One does have to plan meals around restaurant openings especially in the off season. On Friday we arrived at our destination, Poggio Etrusco, a farm that produces olive oil and wine, after 2:00 PM and were directed to try to find something to eat in the town of Montepulciano as there was nothing open in the little hamlet near the farm. On the way to Montepulciano at almost 3:00 PM, we saw a place that in retrospect I can only describe as a Tuscan Tourist Roadside Attraction. Almost like Camp 18 in Oregon. The quality of the food was fine, but sale of products was clearly uppermost in the minds of the staff and owner. You are caused to walk through their retail space on the way to the cavernous dining room; there’s a push toward the €20-€30 bottles of wine (not at lunch, thank you); and walking back through the retail area to pay, there are all kinds of inviting products practically throwing themselves off the shelves at you. That said, it was the only game in – or out – of town and there were Italians eating there too. If we had waited until we got up into Montepulciano we’d have ended up eating cheese, sausage, and oranges standing on a street corner in the cold.

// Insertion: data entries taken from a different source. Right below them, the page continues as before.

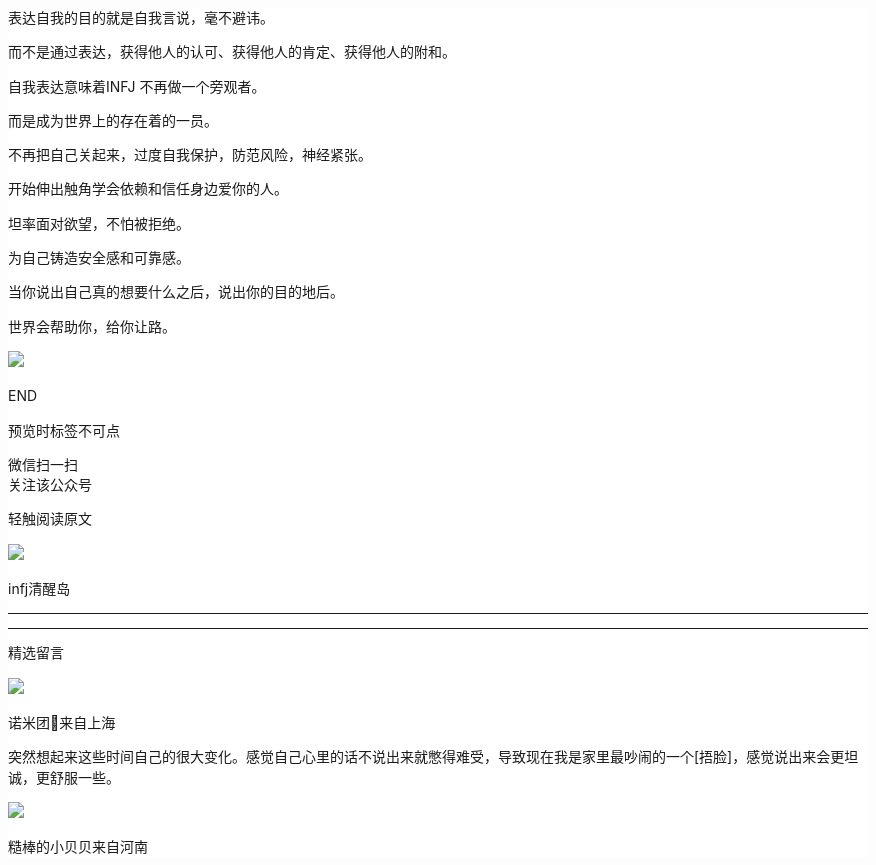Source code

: 表达自我的目的就是自我言说，毫不避讳。

而不是通过表达，获得他人的认可、获得他人的肯定、获得他人的附和。

自我表达意味着INFJ 不再做一个旁观者。

而是成为世界上的存在着的一员。

不再把自己关起来，过度自我保护，防范风险，神经紧张。

开始伸出触角学会依赖和信任身边爱你的人。

坦率面对欲望，不怕被拒绝。

为自己铸造安全感和可靠感。

当你说出自己真的想要什么之后，说出你的目的地后。

世界会帮助你，给你让路。

  

![](https://mmbiz.qpic.cn/mmbiz_gif/7FiadXCUBpqt43ySAFleQonQAWQDMwvCPOiaiaFlUYSG8ibicVqc4d5rBa4niaAWr9DmauJ43FCich2gaNDU6PiaKZQf6w/640?wx_fmt=gif)

END  

预览时标签不可点

微信扫一扫  
关注该公众号



轻触阅读原文

![](http://mmbiz.qpic.cn/mmbiz_png/DZCdtia4bJxpcRrqEcIicNn7icChObS1Eqm6u2hlN1LGAHvlMHZg6O2a3A47KdeC6IqvVTuryNZQpDFQ1LX3JvT9w/0?wx_fmt=png)

infj清醒岛







****



****





精选留言

![](http://mmsns.qpic.cn/mmsns/iaxNB5XaibCeLTYWIUGCYm7cS1kFxTx4ibUSEBZJ6VnOdXPDItJ9PaGRg/0)

诺米团🍉来自上海

突然想起来这些时间自己的很大变化。感觉自己心里的话不说出来就憋得难受，导致现在我是家里最吵闹的一个[捂脸]，感觉说出来会更坦诚，更舒服一些。

![](http://mmsns.qpic.cn/mmsns/iaxNB5XaibCeLTYWIUGCYm7cS1kFxTx4ibUSEBZJ6VnOdXPDItJ9PaGRg/0)

糙棒的小贝贝来自河南
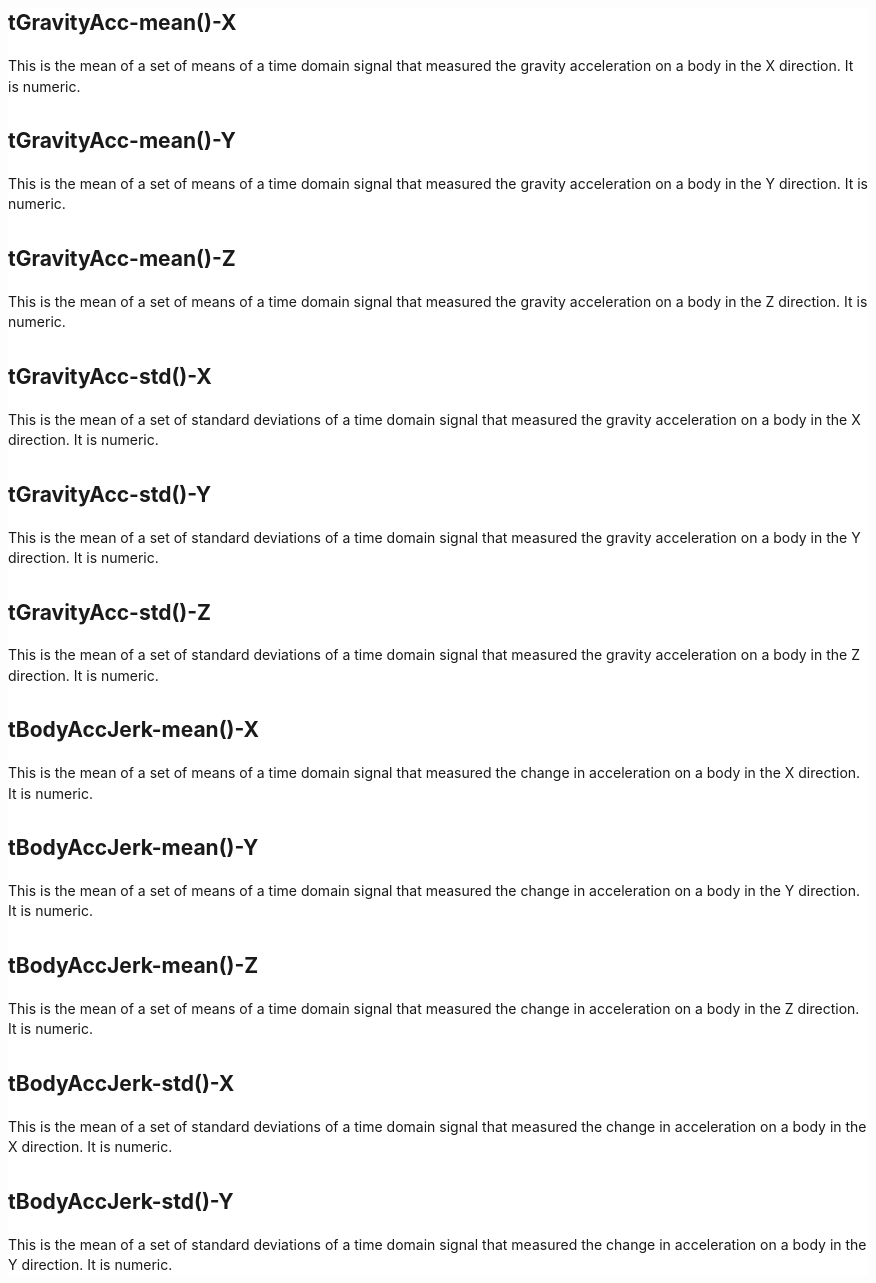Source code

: ## tGravityAcc-mean()-X
This is the mean of a set of means of a time domain signal that measured 
the gravity acceleration on a body in the X direction.  It is numeric.

## tGravityAcc-mean()-Y
This is the mean of a set of means of a time domain signal that measured 
the gravity acceleration on a body in the Y direction.  It is numeric.

## tGravityAcc-mean()-Z
This is the mean of a set of means of a time domain signal that measured 
the gravity acceleration on a body in the Z direction.  It is numeric.

## tGravityAcc-std()-X
This is the mean of a set of standard deviations of a time domain 
signal that measured the gravity acceleration on a body in the X 
direction.  It is numeric.

## tGravityAcc-std()-Y
This is the mean of a set of standard deviations of a time domain 
signal that measured the gravity acceleration on a body in the Y 
direction.  It is numeric.

## tGravityAcc-std()-Z
This is the mean of a set of standard deviations of a time domain 
signal that measured the gravity acceleration on a body in the Z 
direction.  It is numeric.

## tBodyAccJerk-mean()-X
This is the mean of a set of means of a time domain signal that measured
the change in acceleration on a body in the X direction.  It is numeric.

## tBodyAccJerk-mean()-Y
This is the mean of a set of means of a time domain signal that measured
the change in acceleration on a body in the Y direction.  It is numeric.

## tBodyAccJerk-mean()-Z
This is the mean of a set of means of a time domain signal that measured
the change in acceleration on a body in the Z direction.  It is numeric.

## tBodyAccJerk-std()-X
This is the mean of a set of standard deviations of a time domain 
signal that measured the change in acceleration on a body in the 
X direction.  It is numeric.

## tBodyAccJerk-std()-Y
This is the mean of a set of standard deviations of a time domain 
signal that measured the change in acceleration on a body in the 
Y direction.  It is numeric.
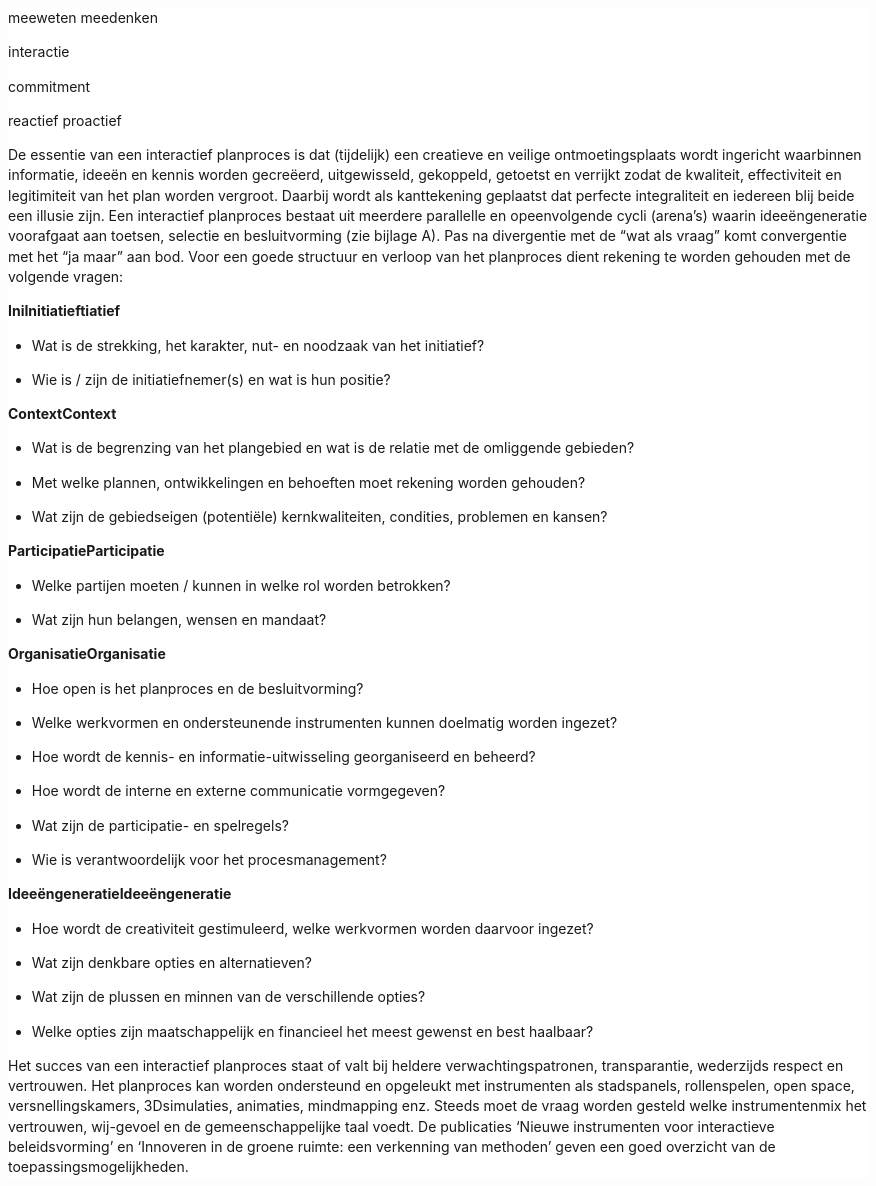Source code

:  meeweten meedenken 

 interactie 

 commitment 

 reactief proactief 


De essentie van een interactief planproces is dat (tijdelijk) een creatieve en veilige ontmoetingsplaats wordt ingericht waarbinnen informatie, ideeën en kennis worden gecreëerd, uitgewisseld, gekoppeld, getoetst en verrijkt zodat de kwaliteit, effectiviteit en legitimiteit van het plan worden vergroot. Daarbij wordt als kanttekening geplaatst dat perfecte integraliteit en iedereen blij beide een illusie zijn. Een interactief planproces bestaat uit meerdere parallelle en opeenvolgende cycli (arena’s) waarin ideeëngeneratie voorafgaat aan toetsen, selectie en besluitvorming (zie bijlage A). Pas na divergentie met de “wat als vraag” komt convergentie met het “ja maar” aan bod. Voor een goede structuur en verloop van het planproces dient rekening te worden gehouden met de volgende vragen: 

**IniInitiatieftiatief** 

- Wat is de strekking, het karakter, nut- en noodzaak van het initiatief? 

- Wie is / zijn de initiatiefnemer(s) en wat is hun positie? 

**ContextContext** 

- Wat is de begrenzing van het plangebied en wat is de relatie met de omliggende gebieden? 

- Met welke plannen, ontwikkelingen en behoeften moet rekening worden gehouden? 

- Wat zijn de gebiedseigen (potentiële) kernkwaliteiten, condities, problemen en kansen? 

**ParticipatieParticipatie** 

- Welke partijen moeten / kunnen in welke rol worden betrokken? 

- Wat zijn hun belangen, wensen en mandaat? 

**OrganisatieOrganisatie** 

- Hoe open is het planproces en de besluitvorming? 

- Welke werkvormen en ondersteunende instrumenten kunnen doelmatig worden ingezet? 

- Hoe wordt de kennis- en informatie-uitwisseling georganiseerd en beheerd? 

- Hoe wordt de interne en externe communicatie vormgegeven? 

- Wat zijn de participatie- en spelregels? 

- Wie is verantwoordelijk voor het procesmanagement? 

**IdeeëngeneratieIdeeëngeneratie** 

- Hoe wordt de creativiteit gestimuleerd, welke werkvormen worden daarvoor ingezet? 

- Wat zijn denkbare opties en alternatieven? 

- Wat zijn de plussen en minnen van de verschillende opties? 

- Welke opties zijn maatschappelijk en financieel het meest gewenst en best haalbaar? 



Het succes van een interactief planproces staat of valt bij heldere verwachtingspatronen, transparantie, wederzijds respect en vertrouwen. Het planproces kan worden ondersteund en opgeleukt met instrumenten als stadspanels, rollenspelen, open space, versnellingskamers, 3Dsimulaties, animaties, mindmapping enz. Steeds moet de vraag worden gesteld welke instrumentenmix het vertrouwen, wij-gevoel en de gemeenschappelijke taal voedt. De publicaties ‘Nieuwe instrumenten voor interactieve beleidsvorming’ en ‘Innoveren in de groene ruimte: een verkenning van methoden’ geven een goed overzicht van de toepassingsmogelijkheden. 
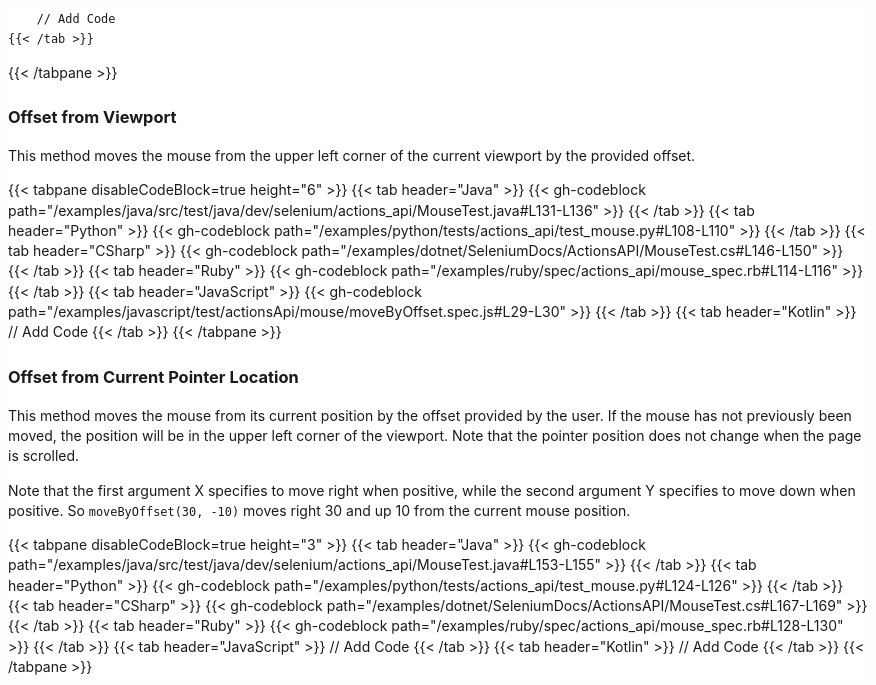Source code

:         // Add Code
    {{< /tab >}}
{{< /tabpane >}}

### Offset from Viewport

This method moves the mouse from the upper left corner of the current viewport by the provided
offset.

{{< tabpane disableCodeBlock=true height="6" >}}
    {{< tab header="Java" >}}
        {{< gh-codeblock path="/examples/java/src/test/java/dev/selenium/actions_api/MouseTest.java#L131-L136" >}}
    {{< /tab >}}
    {{< tab header="Python" >}}
        {{< gh-codeblock path="/examples/python/tests/actions_api/test_mouse.py#L108-L110" >}}
    {{< /tab >}}
    {{< tab header="CSharp" >}}
        {{< gh-codeblock path="/examples/dotnet/SeleniumDocs/ActionsAPI/MouseTest.cs#L146-L150" >}}
    {{< /tab >}}
    {{< tab header="Ruby" >}}
        {{< gh-codeblock path="/examples/ruby/spec/actions_api/mouse_spec.rb#L114-L116" >}}
    {{< /tab >}}
    {{< tab header="JavaScript" >}}
        {{< gh-codeblock path="/examples/javascript/test/actionsApi/mouse/moveByOffset.spec.js#L29-L30" >}}
   {{< /tab >}}
    {{< tab header="Kotlin" >}}
        // Add Code
    {{< /tab >}}
{{< /tabpane >}}

### Offset from Current Pointer Location

This method moves the mouse from its current position by the offset provided by the user.
If the mouse has not previously been moved, the position will be in the upper left
corner of the viewport.
Note that the pointer position does not change when the page is scrolled.

Note that the first argument X specifies to move right when positive, while the second argument
Y specifies to move down when positive. So `moveByOffset(30, -10)` moves right 30 and up 10 from
the current mouse position.

{{< tabpane disableCodeBlock=true height="3" >}}
    {{< tab header="Java" >}}
        {{< gh-codeblock path="/examples/java/src/test/java/dev/selenium/actions_api/MouseTest.java#L153-L155" >}}
    {{< /tab >}}
    {{< tab header="Python" >}}
        {{< gh-codeblock path="/examples/python/tests/actions_api/test_mouse.py#L124-L126" >}}
    {{< /tab >}}
    {{< tab header="CSharp" >}}
        {{< gh-codeblock path="/examples/dotnet/SeleniumDocs/ActionsAPI/MouseTest.cs#L167-L169" >}}
    {{< /tab >}}
    {{< tab header="Ruby" >}}
        {{< gh-codeblock path="/examples/ruby/spec/actions_api/mouse_spec.rb#L128-L130" >}}
    {{< /tab >}}
    {{< tab header="JavaScript" >}}
        // Add Code
   {{< /tab >}}
    {{< tab header="Kotlin" >}}
        // Add Code
    {{< /tab >}}
{{< /tabpane >}}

Cavernous Ristorante Pulcino - not my picture but from their website. I wish I had photographed the outside for you!
Cavernous Ristorante Pulcino – not my picture but from their website. I wish I had photographed the outside for you!
We ate some meals at some old favorite places (Grappolo Blu in Montalcino) and also discovered some new ones like Tre Stelle in Sant’Albino. We also enjoyed the luxury of hanging about the farm, entertained by cats, dogs, and chickens, nibbling on pecorino from Pienza, sipping wine provided by our host, eating the aforementioned oranges, in front of a lovely fire in a massive fireplace.  I will say for those who seek a non-touristy experience, winter in Toscana will provide that. As long as you aren’t forced into Ristorante Pulcino. And bring your flannel pajamas.